De l’Incidence éditeur, 2011

Par Victor Thimonier
Un an après la disparition du poète Édouard Glissant, le philosophe Alain Ménil a publié, en novembre 2011, un ample livre (630 pages), qui rend hommage à un aspect peu connu de l’œuvre de Glissant, son travail de philosophe et d’essayiste, qui méritait d’être étudié en détail.  De Soleil de la conscience (1955) à L’imaginaire des langues (2010), en passant par le Traité du tout monde (1997) et Philosophie de la relation (2009), c’est toute l’œuvre philosophique de Glissant qui est ici présentée, critiquée et éclaircie.
Il s’agit avant tout d’un livre de philosophie critique, il en a l’exigence et la rigueur. On traite ici des thèmes chers aux postcolonial studies (études postcoloniales), avec comme point de mire les concepts essentiels et sans cesses mouvants forgés par Glissant de « Tout-Monde » et de « Créolisation ». Alain Ménil se défie des préjugés et de la sclérose rapide des concepts et cherche à éviter les explications univoques, faciles. Il s’éloigne des termes « à la mode » pour revenir à un questionnement plus complet, parfois plus intime, sur l’identité et le métissage, tant sur le plan politique que sur le plan esthétique.
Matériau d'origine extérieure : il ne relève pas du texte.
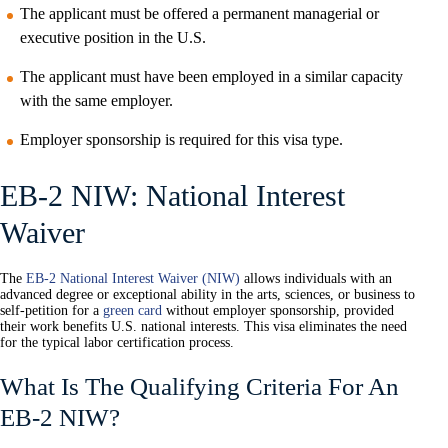
The applicant must be offered a permanent managerial or
executive position in the U.S.
The applicant must have been employed in a similar capacity
with the same employer.
Employer sponsorship is required for this visa type.
EB-2 NIW: National Interest
Waiver
The
EB-2 National Interest Waiver (NIW)
allows individuals with an
advanced degree or exceptional ability in the arts, sciences, or business to
self-petition for a
green card
without employer sponsorship, provided
their work benefits U.S. national interests. This visa eliminates the need
for the typical labor certification process.
What Is The Qualifying Criteria For An
EB-2 NIW?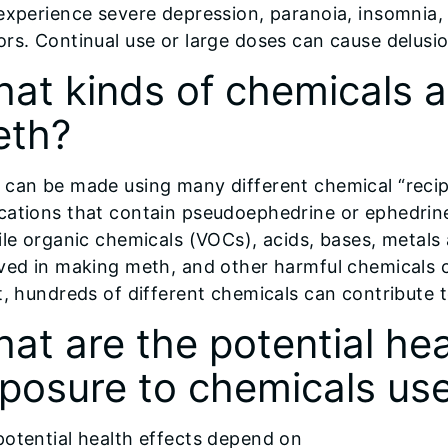
experience severe depression, paranoia, insomnia, 
rs. Continual use or large doses can cause delusio
at kinds of chemicals 
eth?
 can be made using many different chemical “recip
cations that contain pseudoephedrine or ephedrine
ile organic chemicals (VOCs), acids, bases, metals
ved in making meth, and other harmful chemicals 
t, hundreds of different chemicals can contribute 
at are the potential hea
posure to chemicals use
potential health effects depend on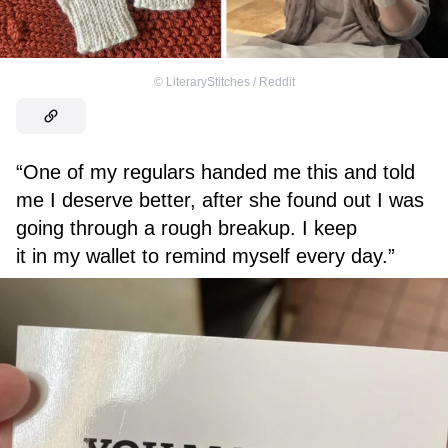
©
LiteraryStitches / Reddit
“One of my regulars handed me this and told
me I deserve better, after she found out I was
going through a rough breakup. I keep
it in my wallet to remind myself every day.”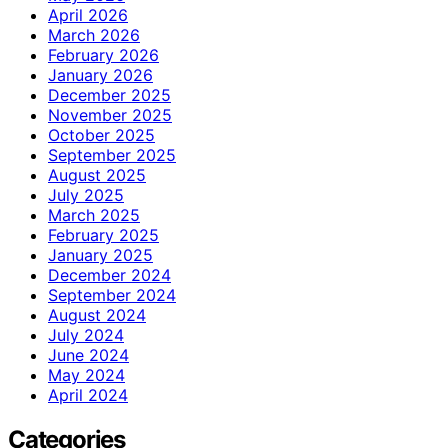
April 2026
March 2026
February 2026
January 2026
December 2025
November 2025
October 2025
September 2025
August 2025
July 2025
March 2025
February 2025
January 2025
December 2024
September 2024
August 2024
July 2024
June 2024
May 2024
April 2024
Categories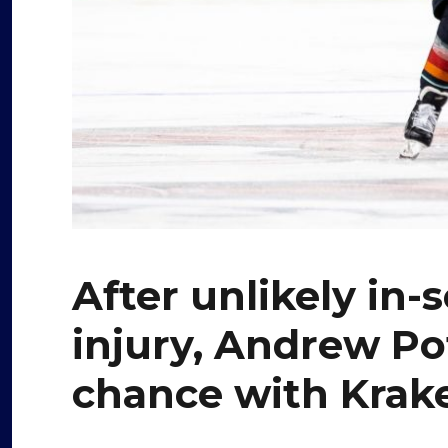
After unlikely in
injury, Andrew Po
chance with Krak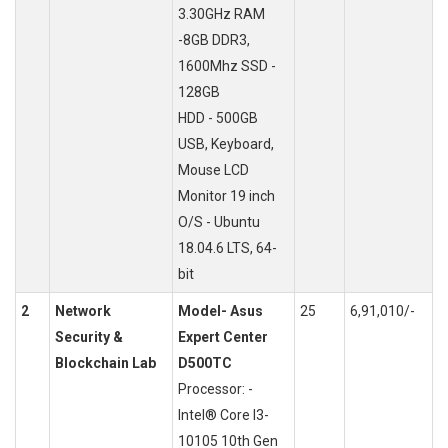
3.30GHz RAM
-8GB DDR3,
1600Mhz SSD -
128GB
HDD - 500GB
USB, Keyboard,
Mouse LCD
Monitor 19 inch
O/S - Ubuntu
18.04.6 LTS, 64-
bit
2
Network
Model- Asus
25
6,91,010/-
Security &
Expert Center
Blockchain Lab
D500TC
Processor: -
Intel® Core I3-
10105 10th Gen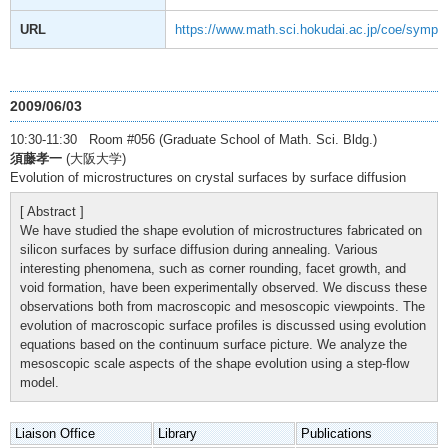
URL
https://www.math.sci.hokudai.ac.jp/coe/sympo
2009/06/03
10:30-11:30 Room #056 (Graduate School of Math. Sci. Bldg.)
須藤孝一
(大阪大学)
Evolution of microstructures on crystal surfaces by surface diffusion
[ Abstract ]
We have studied the shape evolution of microstructures fabricated on
silicon surfaces by surface diffusion during annealing. Various
interesting phenomena, such as corner rounding, facet growth, and
void formation, have been experimentally observed. We discuss these
observations both from macroscopic and mesoscopic viewpoints. The
evolution of macroscopic surface profiles is discussed using evolution
equations based on the continuum surface picture. We analyze the
mesoscopic scale aspects of the shape evolution using a step-flow
model.
Liaison Office
Library
Publications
Deux chapitres miroirs portent ainsi sur l’œuvre de la relation : Esthétique et poétique/ Éthique et politique.
Une part de l’ouvrage touche à l’intimité et à l’histoire de son auteur. On a ce curieux sentiment, souvent agréable, de ne jamais s’en aller trop loin d’Alain Ménil. Sa présence est sensible, mais toujours avec délicatesse et élégance, comme dans ce très beau chapitre : « Contrepoint personnel », où l’histoire simple de l’auteur révèle la complexité d’une double appartenance. Sans faire exemple, cette vision individuelle dévoile une facette des questions qui traversent l’œuvre de Glissant. C’est dans ce creuset intime que se développe la pensée des « Mondes temporels vécus » qu’Alain Ménil applique tant à Glissant qu’à lui-même : cette singularité de l’écriture et du concept, cette subjectivité de la perception qui empêche le manichéisme abrupt et qui permet d’envisager la relation selon le paradigme de l’individu intime et non selon une appartenance absolue à un monde prédéfini. Les mots fusent, multiculturalisme, politique, créolité, identité, colonialisme, métissage, différence, et souvent tout leur sens s’éclaircit dans l’ouvrage. Alain Ménil fait jouer les reliefs et le lecteur comprend vite que tout n’est pas qu’une simple question « d’appartenance ». Les mots communiquent et s’étendent, la pensée de Glissant entre en échos avec ses vers et avec ses contemporains, Césaire, Frantz Fanon. On ressort pleins de vivantes questions, et elles sont parmi celles qui font du bien.
Alain Ménil ne laisse plus entendre sa voix que dans ces lignes. Disparu il y a peu, cet essai est son dernier ouvrage. Cette voix aussi mérite d’être entendue.